▶ **TRAVAIL DEMANDÉ**
1. Énumérez les domaines dans lesquels, selon le texte sur l'Albanie ci-dessous, les communautés roms et égyptiennes des Balkans subissent une discrimination généralisée.
2. Répondez aux questions suivantes à l'aide du texte sur l'Albanie ci-dessous.
(a) Combien d'habitants compte environ l'Albanie ?
(b) À quelle date ont eu lieu les élections législatives remportées par le Parti socialiste ?
(c) Combien de personnes sont décédées en 2025 des suites de violences au sein de la propre famille ?
3. Donnez la suite du texte sur l'Albanie ci-dessous, en reprenant après sa dernière phrase.
======== TEXTE FOURNI ========
Albanie
L'Albanie est un petit pays du sud-est de l'Europe, qui compte environ 2,4 millions d'habitants.
L'économie a connu une croissance stable en 2025, notamment grâce au tourisme, au secteur de la
construction et à la hausse de la demande intérieure. Le pays aspire sur le plan politique à une
adhésion à l'Union européenne, un processus qui exige des réformes approfondies dans des
domaines tels que la justice, l'administration et les droits humains. Le Parti socialiste au
pouvoir sous le Premier ministre Edi Rama a nettement remporté la victoire lors des élections
législatives de mai 2025. Cependant, à peine la moitié des électrices et électeurs bénéficiant
du droit de vote s'est rendue aux urnes, ce qui reflète la méfiance généralisée à l'égard de
l'élite politique. La corruption, notamment au sein de la justice, reste un problème
sérieux.
La population diminue depuis des années, car nombreux sont ceux qui quittent le pays, surtout
les jeunes et les personnes bien formées. La pauvreté et l'exclusion sociale sont nettement plus
répandues que la moyenne européenne. Les familles avec enfants, les personnes âgées ainsi que
les communautés roms et égyptiennes des Balkans sont particulièrement touchées, ces dernières
souffrant d'une discrimination généralisée, notamment dans l'accès à l'éducation, aux soins de
santé, au logement et à la justice. L'État investit peu dans les prestations de protection
sociale (aide sociale, retraites ou soutien aux familles défavorisées) par rapport à la moyenne
européenne et même les offres d'aide existantes n'atteignent qu'une partie des personnes dans le
besoin.
La violence contre les femmes et les filles constitue un grave problème social en Albanie. En
moyenne, plus de 14 femmes et filles cherchent chaque jour de l'aide en raison de violences
domestiques. Les victimes ont demandé une ordonnance de protection judiciaire dans plus de 2'800
cas. Huit personnes sont décédées en 2025 des suites de violences au sein de la propre famille.
Il n'existe dans le pays que peu de foyers pour femmes, qui sont en outre pour la plupart gérés
par des organisations non gouvernementales et ne reçoivent pratiquement pas de soutien étatique.
======== JEU DE DONNÉES ========
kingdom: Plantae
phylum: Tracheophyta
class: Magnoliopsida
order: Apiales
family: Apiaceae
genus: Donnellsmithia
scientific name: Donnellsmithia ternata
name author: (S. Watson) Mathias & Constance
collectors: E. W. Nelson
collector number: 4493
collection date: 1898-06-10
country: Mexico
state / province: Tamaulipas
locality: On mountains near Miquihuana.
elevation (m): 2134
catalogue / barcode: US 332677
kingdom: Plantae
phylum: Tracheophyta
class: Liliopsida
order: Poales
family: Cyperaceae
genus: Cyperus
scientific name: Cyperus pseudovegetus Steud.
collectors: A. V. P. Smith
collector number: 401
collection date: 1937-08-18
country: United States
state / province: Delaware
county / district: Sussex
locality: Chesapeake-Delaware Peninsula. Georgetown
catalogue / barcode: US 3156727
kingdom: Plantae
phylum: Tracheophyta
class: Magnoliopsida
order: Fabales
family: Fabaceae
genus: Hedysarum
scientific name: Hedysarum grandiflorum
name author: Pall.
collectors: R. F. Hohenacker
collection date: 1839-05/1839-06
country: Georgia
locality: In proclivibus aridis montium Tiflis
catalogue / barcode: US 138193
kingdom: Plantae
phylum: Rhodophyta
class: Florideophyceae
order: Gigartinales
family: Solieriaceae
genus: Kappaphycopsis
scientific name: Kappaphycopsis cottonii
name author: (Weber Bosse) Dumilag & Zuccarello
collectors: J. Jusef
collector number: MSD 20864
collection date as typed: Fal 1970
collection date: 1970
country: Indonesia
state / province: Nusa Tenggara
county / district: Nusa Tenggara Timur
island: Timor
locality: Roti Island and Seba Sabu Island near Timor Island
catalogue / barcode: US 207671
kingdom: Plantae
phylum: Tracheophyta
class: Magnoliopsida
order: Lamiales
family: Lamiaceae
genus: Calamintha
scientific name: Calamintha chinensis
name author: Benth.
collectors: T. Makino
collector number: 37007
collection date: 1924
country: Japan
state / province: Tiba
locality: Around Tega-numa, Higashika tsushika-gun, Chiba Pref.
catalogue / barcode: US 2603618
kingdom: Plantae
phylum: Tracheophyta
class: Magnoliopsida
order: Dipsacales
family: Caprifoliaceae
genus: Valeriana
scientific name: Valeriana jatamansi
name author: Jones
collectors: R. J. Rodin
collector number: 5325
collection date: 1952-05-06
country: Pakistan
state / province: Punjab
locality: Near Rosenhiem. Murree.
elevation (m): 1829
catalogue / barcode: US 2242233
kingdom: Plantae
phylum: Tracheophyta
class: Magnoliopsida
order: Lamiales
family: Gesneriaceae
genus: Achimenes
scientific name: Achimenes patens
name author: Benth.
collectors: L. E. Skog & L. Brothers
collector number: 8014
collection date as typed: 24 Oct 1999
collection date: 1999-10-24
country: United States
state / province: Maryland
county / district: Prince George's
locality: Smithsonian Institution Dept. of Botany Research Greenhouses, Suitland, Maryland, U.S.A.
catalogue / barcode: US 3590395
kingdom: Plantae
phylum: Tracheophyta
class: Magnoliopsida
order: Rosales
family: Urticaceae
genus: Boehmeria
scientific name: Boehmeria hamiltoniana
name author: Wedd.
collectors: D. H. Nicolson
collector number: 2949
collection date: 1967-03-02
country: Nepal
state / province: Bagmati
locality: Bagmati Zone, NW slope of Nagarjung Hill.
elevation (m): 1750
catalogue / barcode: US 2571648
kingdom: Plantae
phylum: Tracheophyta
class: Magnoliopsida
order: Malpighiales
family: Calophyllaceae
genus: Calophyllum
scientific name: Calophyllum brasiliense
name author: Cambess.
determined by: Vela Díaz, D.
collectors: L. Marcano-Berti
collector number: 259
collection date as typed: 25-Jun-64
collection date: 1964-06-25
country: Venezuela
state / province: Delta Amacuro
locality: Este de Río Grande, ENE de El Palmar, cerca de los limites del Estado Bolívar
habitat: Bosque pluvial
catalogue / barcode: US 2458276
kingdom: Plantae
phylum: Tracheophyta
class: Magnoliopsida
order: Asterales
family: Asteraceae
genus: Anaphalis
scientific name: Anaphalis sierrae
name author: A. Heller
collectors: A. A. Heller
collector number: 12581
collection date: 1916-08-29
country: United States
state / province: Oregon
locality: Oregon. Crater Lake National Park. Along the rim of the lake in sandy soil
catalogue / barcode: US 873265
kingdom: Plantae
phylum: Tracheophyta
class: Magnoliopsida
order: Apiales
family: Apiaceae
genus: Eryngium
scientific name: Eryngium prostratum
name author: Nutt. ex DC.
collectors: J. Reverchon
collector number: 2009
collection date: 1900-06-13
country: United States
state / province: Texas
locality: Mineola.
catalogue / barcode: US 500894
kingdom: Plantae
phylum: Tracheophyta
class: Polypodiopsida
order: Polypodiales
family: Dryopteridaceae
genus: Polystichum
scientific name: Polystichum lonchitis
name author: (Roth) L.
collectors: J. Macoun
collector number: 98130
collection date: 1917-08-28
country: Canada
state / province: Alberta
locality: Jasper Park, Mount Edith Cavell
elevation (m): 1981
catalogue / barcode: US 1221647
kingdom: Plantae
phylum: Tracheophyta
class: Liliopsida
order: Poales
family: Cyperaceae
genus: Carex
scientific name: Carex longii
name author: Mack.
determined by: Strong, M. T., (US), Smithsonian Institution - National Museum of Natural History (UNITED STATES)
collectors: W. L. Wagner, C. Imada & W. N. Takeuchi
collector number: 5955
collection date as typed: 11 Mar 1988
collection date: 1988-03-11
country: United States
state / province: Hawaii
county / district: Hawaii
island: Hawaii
========
▶ **RÉPONSES PAR TÂCHE**
1. l'éducation, les soins de santé, le logement, la justice

2.
(a) Environ 2,4 millions.
(b) En mai 2025.
(c) Huit.

3.
L'UE exige que de tels refuges ne soient plus considérés comme des solutions provisoires, mais
comme des services publics fondamentaux et financés durablement par l'État.
L'année 2025 a été marquée par d'importantes réformes législatives. Une nouvelle loi sur
l'égalité renforce la protection contre la discrimination et responsabilise davantage les
institutions étatiques. Elle a cependant déclenché un vif débat public, des groupes attachés à
une vision conservatrice de la famille la percevant comme une menace pour la répartition
traditionnelle des rôles.
Une loi contre la violence à l'égard des femmes et des filles a en outre été adoptée en janvier
2026, qui contient pour la première fois un chapitre propre sur la violence numérique, notamment
le cyberharcèlement, le harcèlement en ligne ou la diffusion non autorisée d'images intimes. Les
dispositions relatives à la violence numérique ont été élaborées de manière essentielle par
l'organisation partenaire de IAMANEH CLWG (désormais: SICA). Le Code pénal a également subi des
réformes: les violences sexuelles devront à l'avenir être définies sur la base de l'absence de
consentement, et des programmes de réhabilitation obligatoires sont prévus pour les auteurs de
violences domestiques. La Commission européenne reconnaît ces progrès, mais critique la mise en
œuvre insuffisante des lois existantes. Le budget de l'État pour 2026 prévoit pour la première
fois des fonds plus importants pour les offres de protection aux femmes victimes de violences.